--- Your task ---
Without changing a single word, write out every entry.

Data to process START

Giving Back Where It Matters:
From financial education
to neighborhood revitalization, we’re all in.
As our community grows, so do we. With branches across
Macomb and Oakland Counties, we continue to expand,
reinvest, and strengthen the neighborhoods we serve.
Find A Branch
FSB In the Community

Data to process END

--- Exercise solution ---
Giving Back Where It Matters:
From financial education
to neighborhood revitalization, we’re all in.
As our community grows, so do we. With branches across
Macomb and Oakland Counties, we continue to expand,
reinvest, and strengthen the neighborhoods we serve.
Find A Branch
FSB In the Community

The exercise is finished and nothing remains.